The pestle should be placed in the center of the mortar to begin, starting with small circles, then gradually moving outward to create a bigger circular motion, in a concentric fashion. When the circular revolution reaches the sides of the mortar, the action is reversed, moving from large circles to smaller circles. The cycle continues until the substance is completely pulverized.
The mortar and pestle were first introduced in medicinal practice. Medicines and herbs were crushed before being ingested by the patient. Reducing substances to the smallest particle size speeds up the absorption of medicines. These tools are documented in the practice of pharmacy as far back as 1550 BCE, and are still a popular icon used in pharmaceutical logos. Generally, a mortar and pestle for pharmaceutical purposes is made of porcelain.
Another popular use of the mortar and pestle is to grind or crush spices and other items used in cooking. Mexican fare made with mortar and pestle includes guacamole, salsa, and moles. Japanese chefs use these tools to grind sesame seeds and make pastes, and large mortar and pestles in the Middle East are used for grinding meat. Pesto, an Italian sauce made by crushing garlic and herbs, derived its name from the pestle.

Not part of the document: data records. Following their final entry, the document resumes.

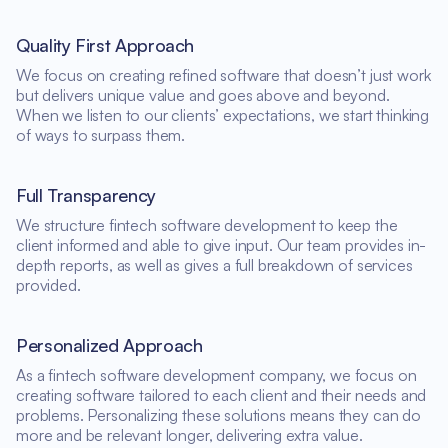
Quality First Approach
We focus on creating refined software that doesn’t just work
but delivers unique value and goes above and beyond.
When we listen to our clients’ expectations, we start thinking
of ways to surpass them.
Full Transparency
We structure fintech software development to keep the
client informed and able to give input. Our team provides in-
depth reports, as well as gives a full breakdown of services
provided.
Personalized Approach
As a fintech software development company, we focus on
creating software tailored to each client and their needs and
problems. Personalizing these solutions means they can do
more and be relevant longer, delivering extra value.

From Latin, mortar means "receptacle for grinding or pounding", and pestle means "pounder."
Grinding spices and herbs right before adding them to foods offers the freshest and most concentrated flavors. Though some favor food processors for the ease of use, others still use a mortar and pestle to release the oils and flavor essences, claiming a superior end product. These tools don't use as much friction as does a food processor, so the aromas don't burn off like they may in a food processor. This gentler approach is favored by many cooks, despite the added labor.